Floringel vivotte tant bien que mal sur les collines, en attendant de parvenir à se faire embaucher par le Maître de Cimelair, le grand aristocrate qui possède la Montagne. Jouant de son luthiole aux portes de Cimelair, il parviens enfin, un beau soir, à se faire remarquer par le nanti qui rentrait chez lui. Embauché, le jeune ménestrel n'a qu'une idée en tête : retrouver son grand amour.
L'auteur est visiblement une débutante, mais elle a de l'ambition : les critiques anglo-saxons diraient qu'elle a tenté d'œuvrer dans la fantasy of manners, c'est-à-dire dans ce sous-genre de la fantasy qui s'amuse à jouer avec une langue hyper-précieuse et à tisser des rapports complexes entre les personnages. Hélas, Marie-Hélène Debien n'est pas Ellen Kushner, Delia Sherman ou Patricia Wrede (ne cherchez pas : elles ne sont pas traduites), et en fait de pyrotechnie nous n'avons droit qu'à une cacophonie maladroite. Son style hésite entre l'amateurisme embarrassé et la mignardise ampoulée. Elle nous assomme de néologismes vaguement ridicules comme « tisanieul », « chococroquants », « pitonambic » et autres « cristincelles », dont nous devons deviner le sens. Elle accumule les fautes de français et les incorrections stylistiques tout en essayant d'écrire de manioère fleurie et primesautière.
Ajoutez à ces nombreuses et irritantes fautes une propension à sauter du coq à l'âne (ainsi, que se passe-t-il donc entre la page 26 et la page 27 ? L'éditeur aurait-il perdu des feuilles du manuscrit ?), un goût pour les images oniriques que ne soutendent aucune logique interne, des faiblesses dans le traitement des points de vue... Et vous obtenez un roman ni fait ni à faire.

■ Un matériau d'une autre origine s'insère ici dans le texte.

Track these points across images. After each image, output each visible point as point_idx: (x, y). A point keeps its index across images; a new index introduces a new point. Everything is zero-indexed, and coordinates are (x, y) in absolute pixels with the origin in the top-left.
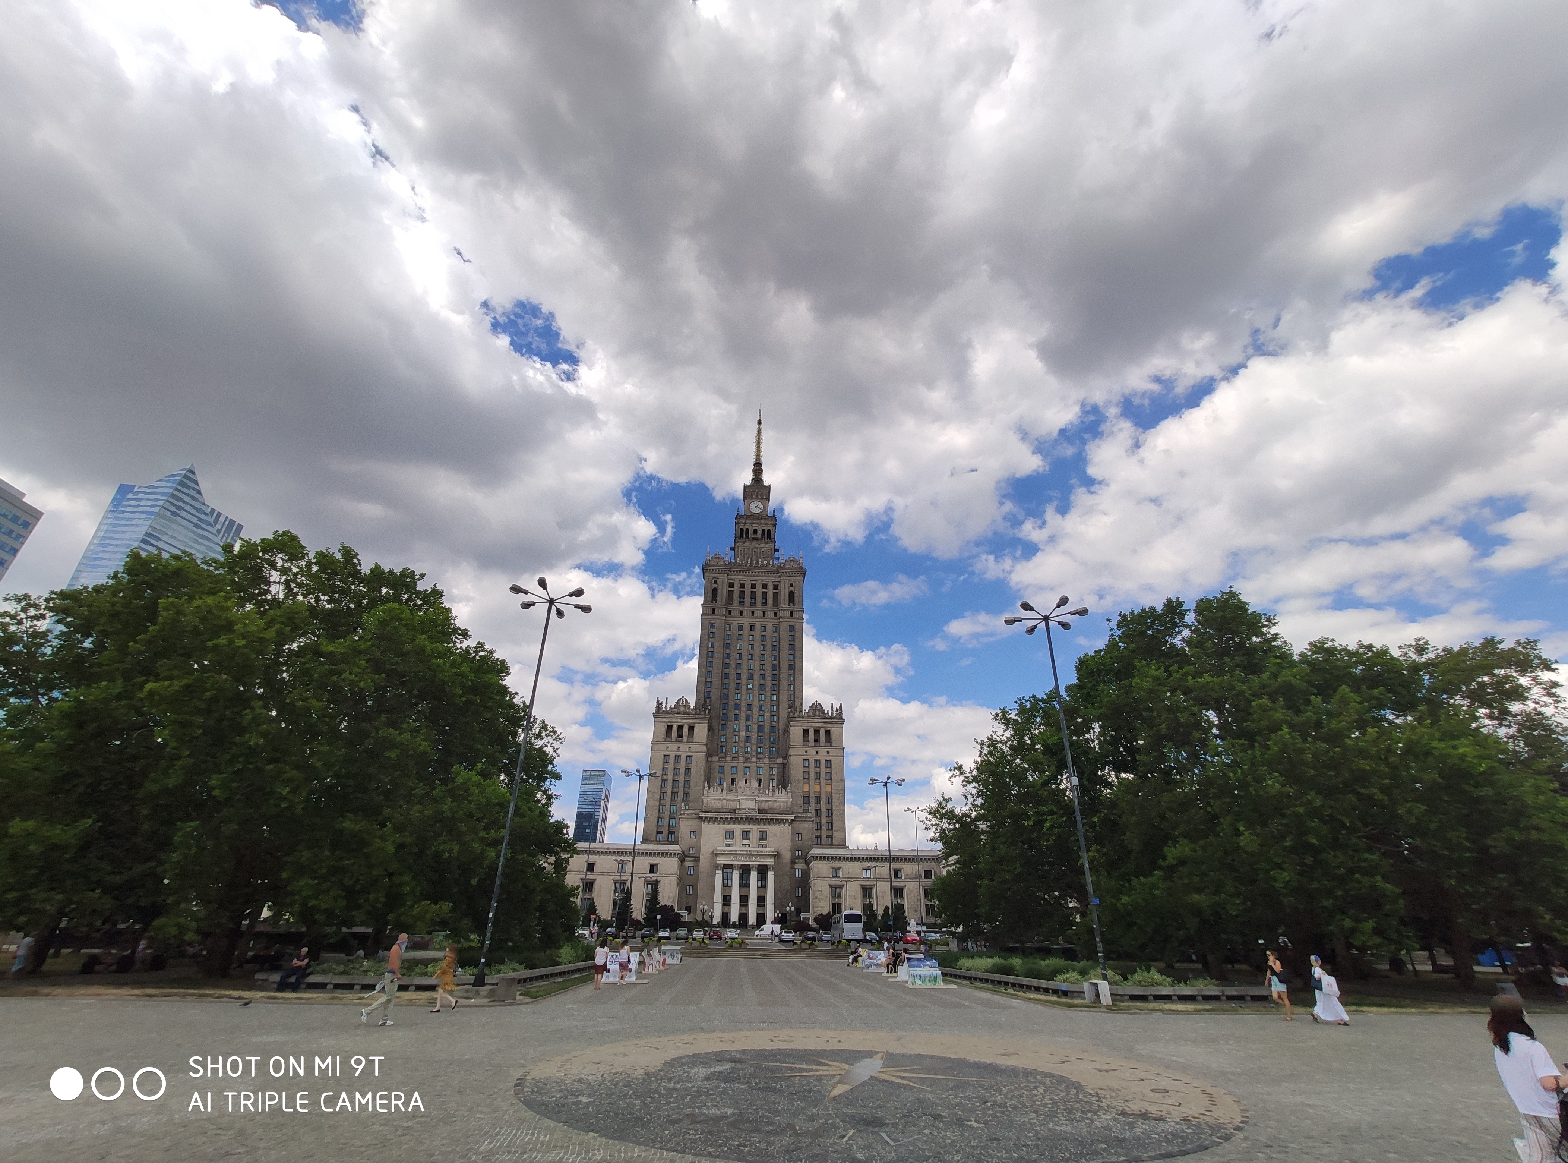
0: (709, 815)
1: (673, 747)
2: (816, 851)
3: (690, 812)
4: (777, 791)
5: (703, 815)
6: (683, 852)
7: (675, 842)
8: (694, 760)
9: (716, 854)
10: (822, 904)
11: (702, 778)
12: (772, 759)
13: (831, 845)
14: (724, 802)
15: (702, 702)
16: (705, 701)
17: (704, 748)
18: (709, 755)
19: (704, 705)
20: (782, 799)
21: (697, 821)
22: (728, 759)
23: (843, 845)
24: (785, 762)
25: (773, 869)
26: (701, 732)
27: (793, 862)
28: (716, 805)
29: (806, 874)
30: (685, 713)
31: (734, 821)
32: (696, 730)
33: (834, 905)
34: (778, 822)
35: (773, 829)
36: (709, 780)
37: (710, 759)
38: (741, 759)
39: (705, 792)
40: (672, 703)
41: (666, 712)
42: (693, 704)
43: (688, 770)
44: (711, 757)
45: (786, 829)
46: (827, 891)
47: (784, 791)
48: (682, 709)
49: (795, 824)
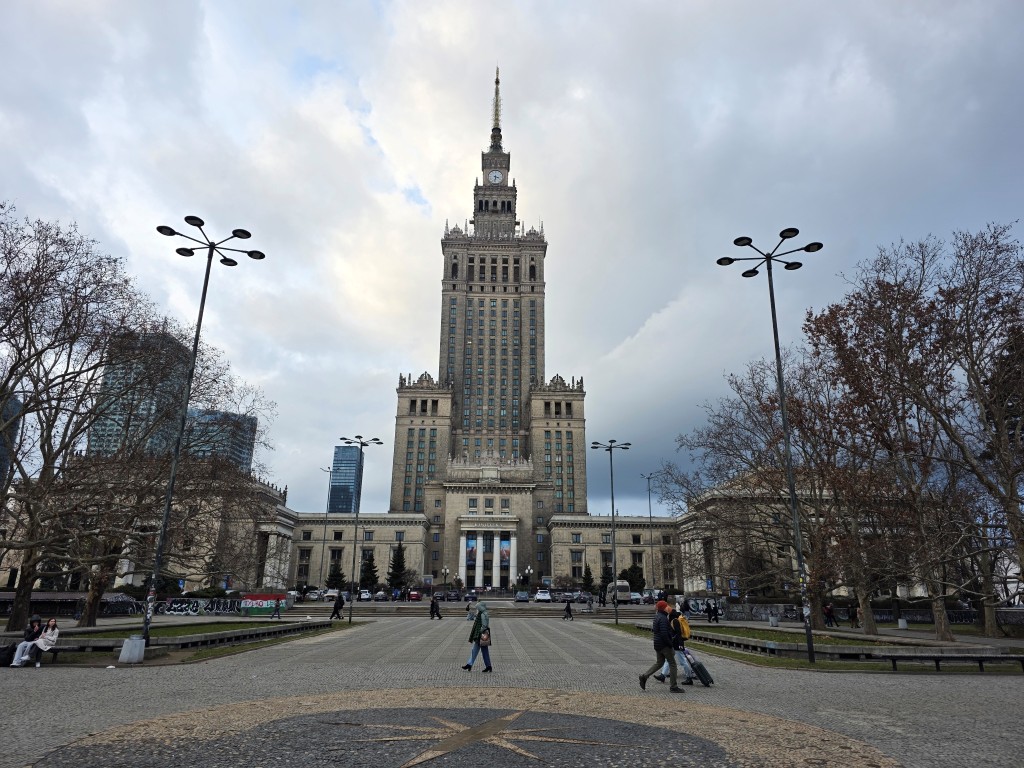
0: (453, 485)
1: (418, 421)
2: (557, 518)
3: (434, 482)
4: (518, 462)
5: (447, 485)
6: (429, 520)
7: (422, 512)
8: (438, 433)
9: (461, 522)
10: (563, 567)
11: (447, 450)
12: (515, 432)
13: (573, 513)
14: (467, 472)
15: (445, 377)
16: (448, 376)
17: (448, 421)
18: (453, 427)
19: (447, 380)
20: (524, 468)
21: (441, 491)
22: (472, 432)
23: (585, 513)
24: (527, 433)
25: (516, 534)
26: (445, 406)
27: (535, 528)
28: (460, 475)
29: (547, 540)
30: (428, 388)
31: (478, 490)
32: (439, 404)
33: (574, 569)
34: (520, 490)
35: (515, 497)
36: (454, 452)
37: (454, 432)
38: (485, 432)
39: (449, 464)
40: (415, 379)
41: (410, 388)
42: (436, 378)
43: (432, 442)
44: (455, 429)
45: (528, 496)
46: (567, 555)
47: (525, 462)
48: (425, 384)
49: (537, 493)
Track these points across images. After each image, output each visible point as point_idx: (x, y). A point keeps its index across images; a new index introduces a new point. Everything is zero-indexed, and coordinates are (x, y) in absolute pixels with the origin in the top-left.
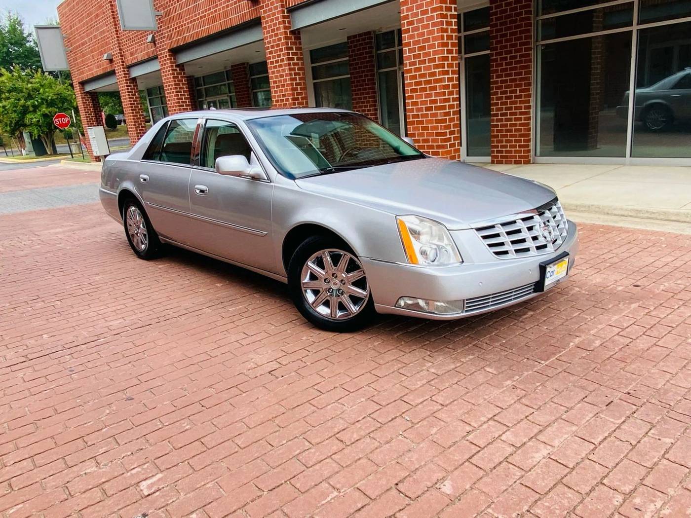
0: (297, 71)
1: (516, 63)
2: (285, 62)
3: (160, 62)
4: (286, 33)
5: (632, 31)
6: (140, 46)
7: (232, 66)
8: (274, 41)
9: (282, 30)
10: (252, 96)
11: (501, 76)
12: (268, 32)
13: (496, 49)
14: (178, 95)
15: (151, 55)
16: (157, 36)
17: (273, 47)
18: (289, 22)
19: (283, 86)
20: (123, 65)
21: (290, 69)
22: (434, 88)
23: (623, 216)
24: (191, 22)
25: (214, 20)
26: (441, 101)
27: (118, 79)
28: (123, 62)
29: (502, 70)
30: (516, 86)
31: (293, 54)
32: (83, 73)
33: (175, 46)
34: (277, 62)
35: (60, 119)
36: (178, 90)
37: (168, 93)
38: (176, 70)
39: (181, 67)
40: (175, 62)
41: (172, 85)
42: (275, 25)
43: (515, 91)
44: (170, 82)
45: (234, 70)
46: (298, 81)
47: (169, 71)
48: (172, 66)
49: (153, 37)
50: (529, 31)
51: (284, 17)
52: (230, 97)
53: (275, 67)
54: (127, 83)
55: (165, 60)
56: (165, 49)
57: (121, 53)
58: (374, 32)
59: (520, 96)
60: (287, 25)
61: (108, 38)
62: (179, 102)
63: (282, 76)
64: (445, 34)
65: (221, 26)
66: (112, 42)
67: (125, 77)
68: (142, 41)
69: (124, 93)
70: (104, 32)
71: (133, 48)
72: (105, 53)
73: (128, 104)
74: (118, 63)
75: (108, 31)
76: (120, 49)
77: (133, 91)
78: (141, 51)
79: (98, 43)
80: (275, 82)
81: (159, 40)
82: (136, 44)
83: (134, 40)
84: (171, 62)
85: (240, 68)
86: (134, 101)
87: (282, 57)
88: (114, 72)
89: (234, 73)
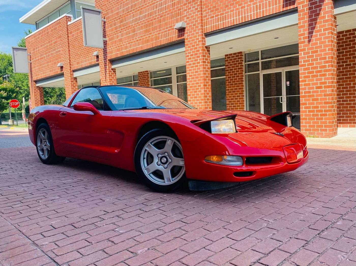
0: (207, 69)
2: (201, 64)
3: (100, 67)
4: (203, 47)
6: (85, 58)
7: (139, 73)
8: (194, 52)
9: (200, 46)
12: (189, 47)
15: (93, 63)
16: (100, 52)
17: (192, 55)
19: (197, 78)
20: (70, 69)
24: (129, 43)
25: (148, 41)
27: (65, 78)
31: (206, 59)
32: (38, 75)
33: (114, 57)
34: (194, 64)
35: (13, 103)
38: (111, 71)
39: (114, 70)
40: (111, 67)
42: (195, 42)
45: (140, 75)
46: (207, 75)
48: (109, 69)
51: (203, 38)
54: (71, 80)
55: (105, 66)
56: (106, 59)
57: (70, 63)
58: (244, 52)
60: (204, 42)
61: (62, 55)
63: (196, 72)
65: (152, 45)
66: (65, 57)
67: (71, 76)
68: (88, 55)
69: (68, 86)
70: (59, 51)
71: (80, 60)
72: (58, 63)
73: (70, 92)
74: (67, 68)
75: (63, 51)
76: (70, 61)
77: (74, 84)
78: (86, 61)
79: (54, 58)
80: (191, 76)
81: (102, 54)
82: (82, 57)
83: (82, 55)
84: (109, 67)
85: (145, 74)
86: (74, 90)
87: (198, 61)
88: (62, 74)
89: (139, 77)
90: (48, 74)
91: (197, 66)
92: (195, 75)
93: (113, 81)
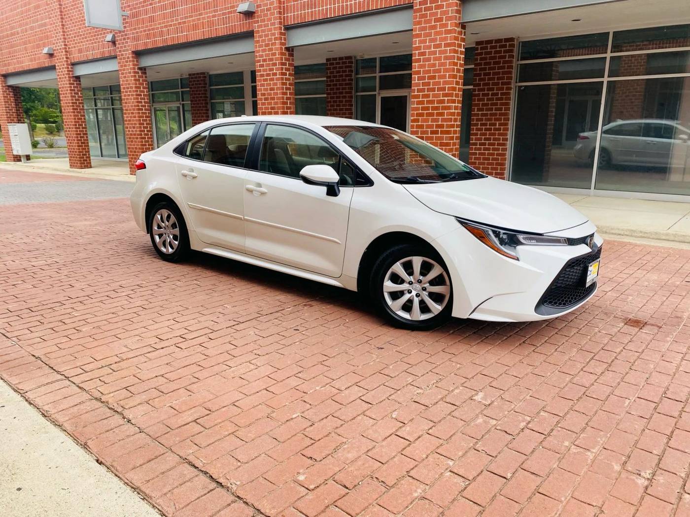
0: (288, 86)
1: (498, 99)
2: (278, 76)
3: (119, 63)
4: (281, 49)
5: (603, 82)
6: (92, 43)
7: (189, 75)
8: (267, 55)
9: (278, 46)
10: (209, 106)
11: (482, 110)
12: (261, 46)
13: (479, 85)
14: (138, 99)
15: (107, 55)
16: (119, 36)
17: (264, 60)
18: (285, 39)
20: (67, 61)
21: (283, 84)
22: (442, 114)
23: (620, 234)
24: (166, 27)
25: (195, 27)
26: (448, 126)
27: (58, 75)
28: (67, 58)
29: (483, 105)
30: (496, 120)
31: (287, 69)
32: (9, 64)
33: (140, 48)
34: (268, 75)
36: (138, 93)
37: (125, 96)
38: (138, 73)
39: (143, 70)
40: (137, 65)
41: (131, 88)
42: (270, 40)
43: (495, 124)
44: (129, 84)
46: (288, 96)
47: (130, 73)
48: (134, 68)
49: (114, 36)
50: (510, 73)
51: (281, 34)
52: (183, 105)
53: (266, 80)
54: (70, 80)
55: (127, 62)
56: (128, 50)
57: (66, 48)
58: (355, 57)
59: (499, 129)
60: (283, 41)
61: (50, 31)
62: (138, 106)
63: (272, 89)
64: (456, 67)
65: (204, 35)
67: (69, 74)
68: (97, 39)
69: (65, 91)
70: (45, 25)
71: (83, 45)
72: (44, 46)
73: (69, 103)
74: (60, 59)
75: (51, 24)
76: (65, 45)
77: (76, 89)
78: (93, 49)
79: (35, 35)
80: (263, 95)
81: (121, 40)
82: (87, 41)
83: (86, 38)
84: (134, 65)
85: (200, 77)
86: (76, 100)
87: (275, 71)
88: (53, 68)
89: (190, 82)
90: (27, 65)
91: (272, 80)
92: (270, 94)
93: (142, 89)
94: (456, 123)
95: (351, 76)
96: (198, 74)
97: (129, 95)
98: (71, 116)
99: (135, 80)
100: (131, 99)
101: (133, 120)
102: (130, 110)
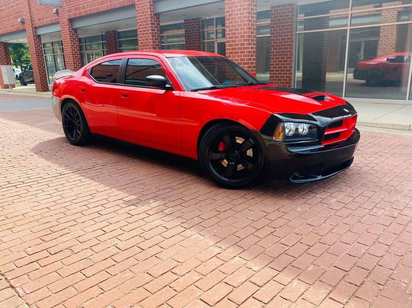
0: (157, 37)
1: (285, 42)
2: (150, 32)
3: (61, 26)
4: (151, 14)
5: (347, 29)
6: (46, 15)
8: (143, 19)
9: (149, 13)
11: (276, 49)
12: (139, 13)
13: (274, 33)
14: (72, 48)
15: (54, 21)
16: (60, 10)
17: (142, 22)
18: (153, 9)
19: (148, 45)
20: (32, 26)
21: (153, 36)
22: (243, 52)
24: (86, 3)
26: (247, 60)
27: (28, 35)
28: (32, 24)
29: (277, 46)
30: (285, 55)
31: (155, 27)
33: (72, 17)
36: (73, 44)
37: (65, 46)
39: (75, 30)
40: (71, 27)
41: (68, 41)
42: (145, 9)
43: (284, 58)
44: (67, 39)
45: (108, 34)
46: (157, 43)
47: (67, 32)
48: (69, 29)
49: (57, 10)
50: (292, 25)
51: (151, 5)
52: (103, 51)
53: (143, 34)
54: (34, 38)
55: (65, 25)
56: (65, 18)
57: (31, 18)
58: (201, 18)
59: (286, 61)
61: (22, 8)
62: (73, 52)
63: (147, 40)
65: (107, 7)
66: (25, 11)
67: (33, 34)
68: (48, 12)
69: (31, 44)
70: (19, 4)
71: (41, 16)
72: (19, 17)
73: (34, 52)
74: (28, 25)
75: (22, 4)
76: (31, 16)
77: (38, 43)
78: (47, 18)
79: (14, 11)
80: (142, 43)
81: (61, 12)
82: (43, 13)
83: (42, 11)
84: (69, 27)
85: (112, 34)
86: (38, 50)
87: (148, 29)
88: (24, 30)
89: (107, 37)
90: (10, 29)
91: (146, 34)
92: (146, 43)
93: (75, 42)
94: (252, 58)
95: (199, 30)
96: (111, 32)
97: (67, 46)
98: (35, 59)
99: (70, 36)
100: (68, 48)
101: (70, 61)
102: (68, 55)
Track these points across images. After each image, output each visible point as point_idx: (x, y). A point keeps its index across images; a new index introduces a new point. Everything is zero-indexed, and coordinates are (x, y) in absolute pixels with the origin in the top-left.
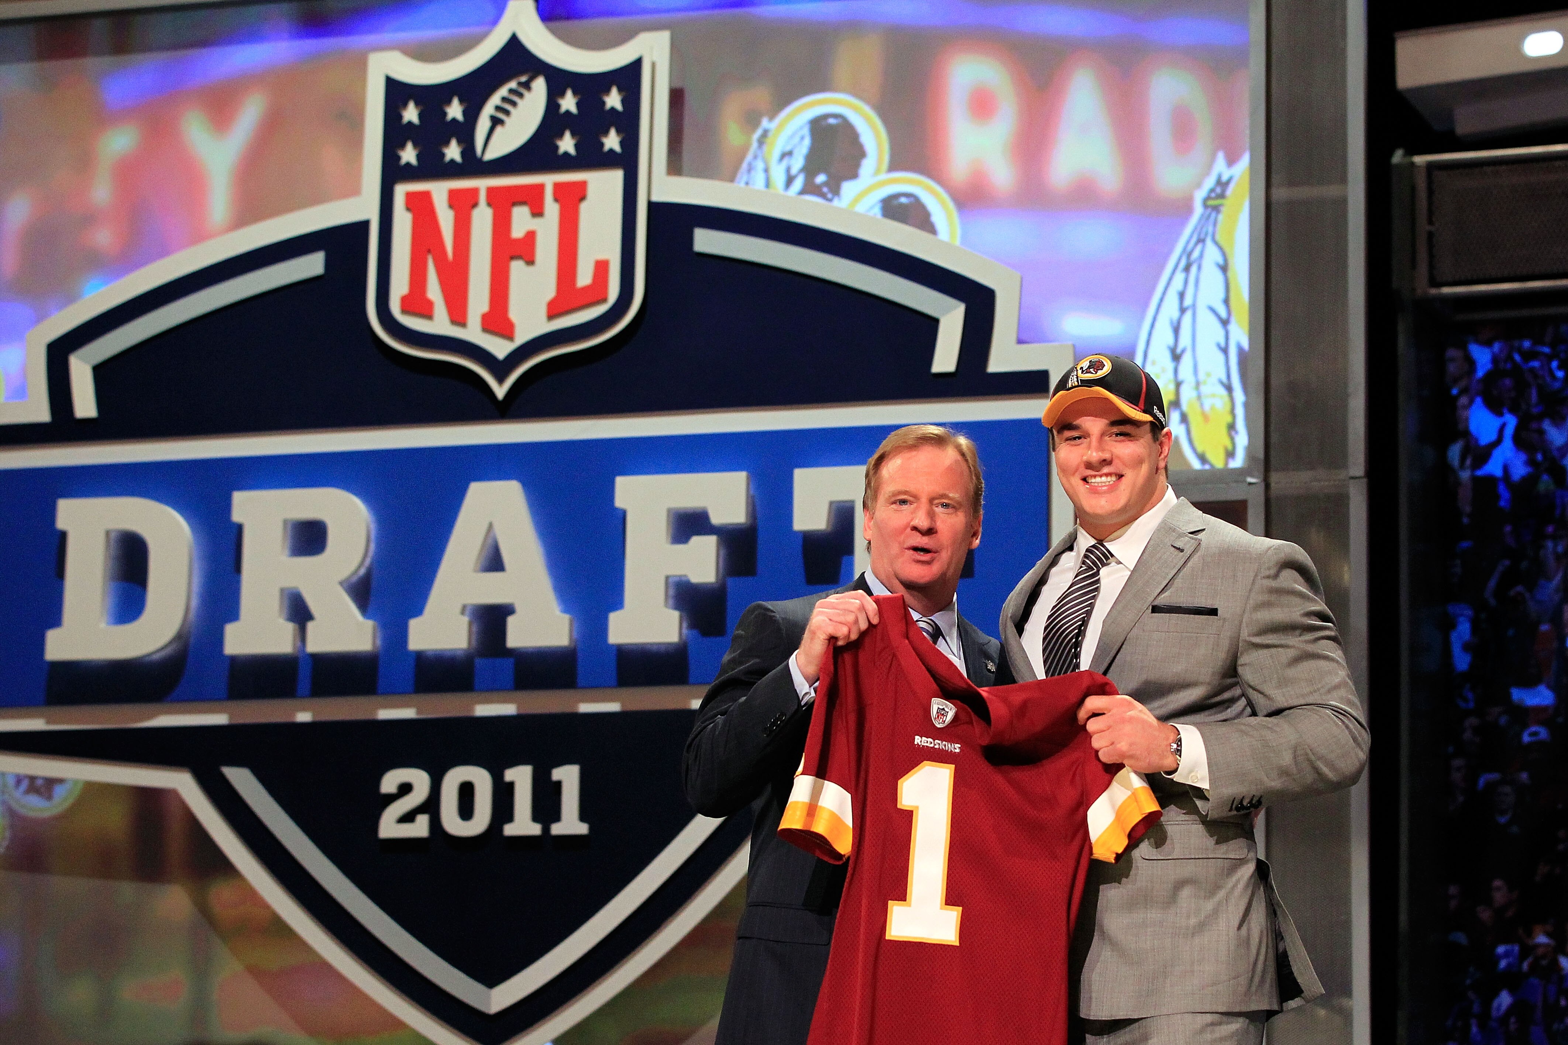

C'est d'autant plus dommage que Marie-Hélène Debien fait preuve d'une imagination prometteuse. Mais moins qu'à l'autrice, c'est à l'éditeur (l'éditrice, de fait) qu'il faut reprocher les incroyables défauts de ce Voyageur en hiver. Certainement trop habituée aux rééditions (qu'il s'agisse d'ouvrages anglo-saxons originaux, forcément déjà publiés outre-Atlantique, ou de reprise d'éditions françaises venues du grand format), pour lequel le travail de direction littéraire a déjà été mené, ou à des auteurs francophones déjà professionnels, la maison J'ai Lu semble ici singulièrement incompétente dés lors qu'il s'agissait de diriger le travail d'un nouvel auteur. Faute que les éditeurs français autorisent l'existence d'agents littéraires, c'est aux directeurs de collection qu'il incombe, de conseiller les auteurs, orienter leur écriture, corriger leurs textes...
En l'état, en l'absence d'une véritable direction littéraire, ce roman s'avère illisible. Il ne s'agit pas d'une œuvre aboutie, mais bel et bien d'un brouillon.
Dommage pour l'autrice (qui méritait sans doute mieux), dommage pour les éventuels lecteurs.